─── Extract

ATI_stencil_separate slower than conventional stencil calls ?

kard · August 15, 2003, 12:06am

I get some strange test results when I use ATI_separate_stencil instead of the conventional calls to perform a Z-pass shadow volume algorithm.

Enabling this extension produces slower performances than with conventional stencil OGL functions on my system (PIII 800, ATI 9700 pro). Here are the two algorithms:

Conventional calls:

glColorMask(GL_FALSE,GL_FALSE,GL_FALSE,GL_FALSE);

glEnable(GL_STENCIL_TEST);
glStencilFunc(GL_ALWAYS,0,~0);
glStencilMask(~0);

glCullFace(GL_FRONT);
glStencilOp(GL_KEEP,GL_KEEP,GL_INCR);
DrawShadowVolume();

glCullFace(GL_BACK);
glStencilOp(GL_KEEP,GL_KEEP,GL_DECR);
DrawShadowVolume();

With ATI_separate_stencil extension:

glColorMask(GL_FALSE,GL_FALSE,GL_FALSE,GL_FALSE);
glDisable(GL_CULL_FACE);

glEnable(GL_STENCIL_TEST);
glStencilFunc(GL_ALWAYS,0,~0);
glStencilMask(~0);

glStencilOpSeparateATI(GL_FRONT,GL_KEEP,GL_KEEP,GL_INCR_WRAP_EXT);
glStencilOpSeparateATI(GL_BACK,GL_KEEP,GL_KEEP,GL_DECR_WRAP_EXT);
DrawShadowVolume();

Both of them produce indistinguishable and accurate visual results.

──────

• Exercise instructions:
1. In the forum post, what graphics card is in the poster's system?
2. Do these statements agree with the forum post? For each, answer yes or no and quote the words that decide it. (a) The version using the extension turns off face culling. (b) On the poster's system, the extension made rendering faster. (c) The two approaches produce visibly different results.
3. List each distinct function name called in the forum post's code under "Conventional calls:", each one once.
The rows that come next have no connection to the forum post.

─── Data shown

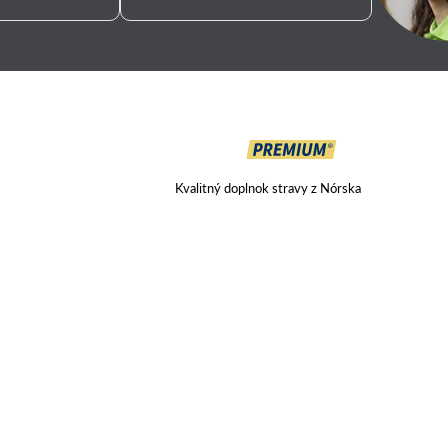
Kvalitný doplnok stravy z Nórska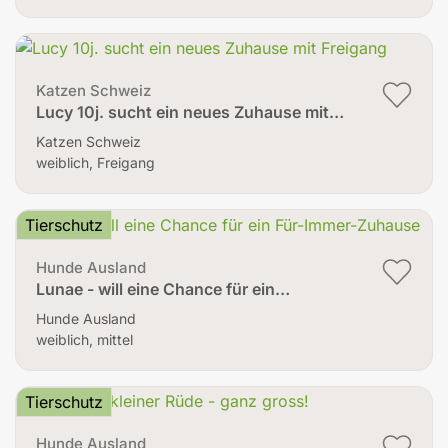
Katzen Schweiz
Lucy 10j. sucht ein neues Zuhause mit…
Katzen Schweiz
weiblich, Freigang
Tierschutz
Hunde Ausland
Lunae - will eine Chance für ein…
Hunde Ausland
weiblich, mittel
Tierschutz
Hunde Ausland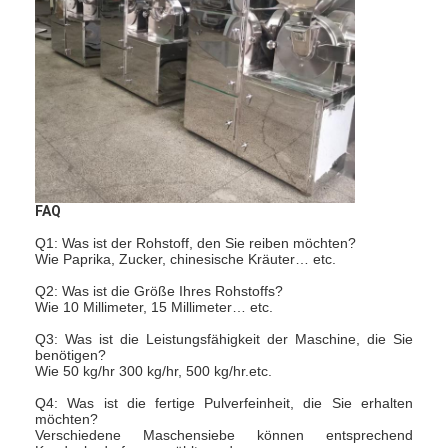
Fabrik Tour
Qualitätskontrolle
Kontakt
Nachrichten
Alle Fälle
FAQ
Q1: Was ist der Rohstoff, den Sie reiben möchten?
Wie Paprika, Zucker, chinesische Kräuter… etc.
Zentrifugaler HochgeschwindigkeitsSprühtrockner
Q2: Was ist die Größe Ihres Rohstoffs?
Wie 10 Millimeter, 15 Millimeter… etc.
Vibrierender Wirbelschichttrockner
Q3: Was ist die Leistungsfähigkeit der Maschine, die Sie
benötigen?
Wie 50 kg/hr 300 kg/hr, 500 kg/hr.etc.
Mikrowellen-Vakuumtrockner
Q4: Was ist die fertige Pulverfeinheit, die Sie erhalten
Druck-Sprühtrockner
möchten?
Verschiedene Maschensiebe können entsprechend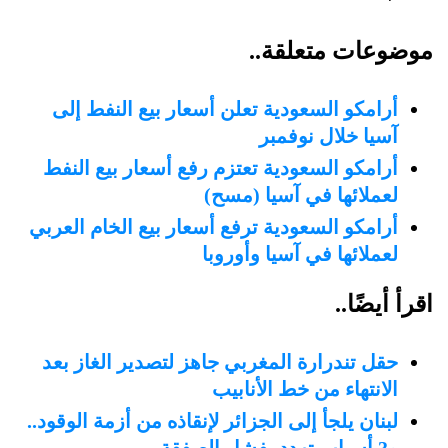
موضوعات متعلقة..
أرامكو السعودية تعلن أسعار بيع النفط إلى
آسيا خلال نوفمبر
أرامكو السعودية تعتزم رفع أسعار بيع النفط
لعملائها في آسيا (مسح)
أرامكو السعودية ترفع أسعار بيع الخام العربي
لعملائها في آسيا وأوروبا
اقرأ أيضًا..
حقل تندرارة المغربي جاهز لتصدير الغاز بعد
الانتهاء من خط الأنابيب
لبنان يلجأ إلى الجزائر لإنقاذه من أزمة الوقود..
و3 أسباب تهدد بفشل الصفقة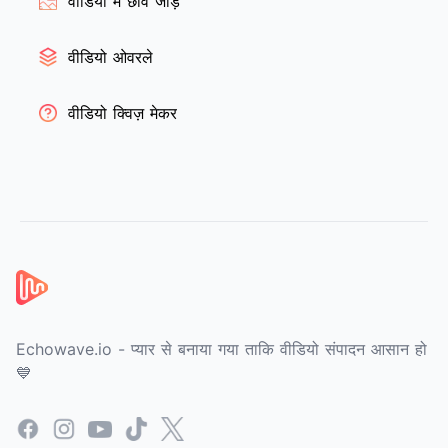
वीडियो में छवि जोड़ें
वीडियो ओवरले
वीडियो क्विज़ मेकर
फ़ुटर
Echowave.io - प्यार से बनाया गया ताकि वीडियो संपादन आसान हो
💙
Facebook
Instagram
YouTube
TikTok
X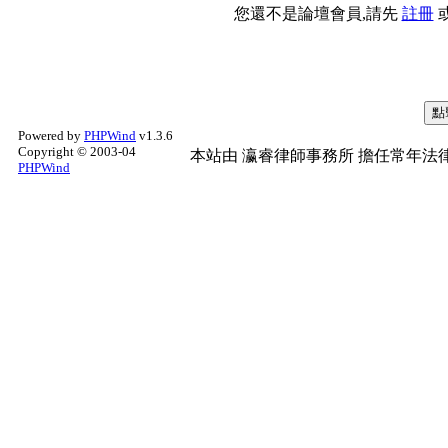
您還不是論壇會員,請先
註冊
Powered by
PHPWind
v1.3.6
Copyright © 2003-04
本站由
瀛睿律師事務所
擔任常年法律
PHPWind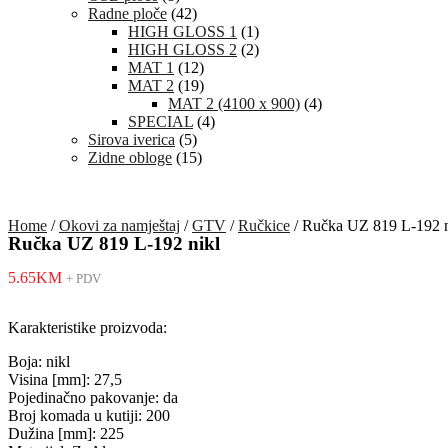
Radne ploče
(42)
HIGH GLOSS 1
(1)
HIGH GLOSS 2
(2)
MAT 1
(12)
MAT 2
(19)
MAT 2 (4100 x 900)
(4)
SPECIAL
(4)
Sirova iverica
(5)
Zidne obloge
(15)
Home
/
Okovi za namještaj
/
GTV
/
Ručkice
/ Ručka UZ 819 L-192 n
Ručka UZ 819 L-192 nikl
5.65
KM
+ PDV
Karakteristike proizvoda:
Boja: nikl
Visina [mm]: 27,5
Pojedinačno pakovanje: da
Broj komada u kutiji: 200
Dužina [mm]: 225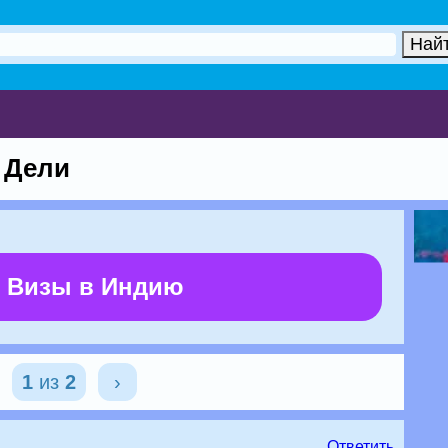
 Дели
 Визы в Индию
1
из
2
›
Ответить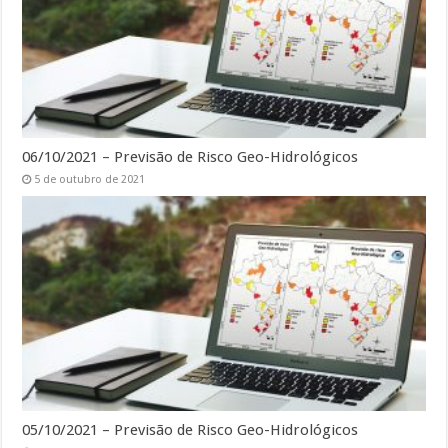
06/10/2021 – Previsão de Risco Geo-Hidrológicos
5 de outubro de 2021
05/10/2021 – Previsão de Risco Geo-Hidrológicos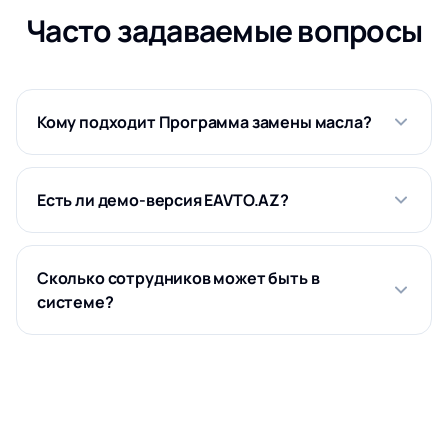
Часто задаваемые вопросы
Кому подходит Программа замены масла?
Есть ли демо-версия EAVTO.AZ?
Сколько сотрудников может быть в
системе?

──────

• Results for the exercise:
1. An ATI 9700 pro.

2.
(a) Yes: "glDisable(GL_CULL_FACE);"
(b) No: "Enabling this extension produces slower performances than with conventional stencil OGL functions on my system"
(c) No: "Both of them produce indistinguishable and accurate visual results."

3. glColorMask, glEnable, glStencilFunc, glStencilMask, glCullFace, glStencilOp, DrawShadowVolume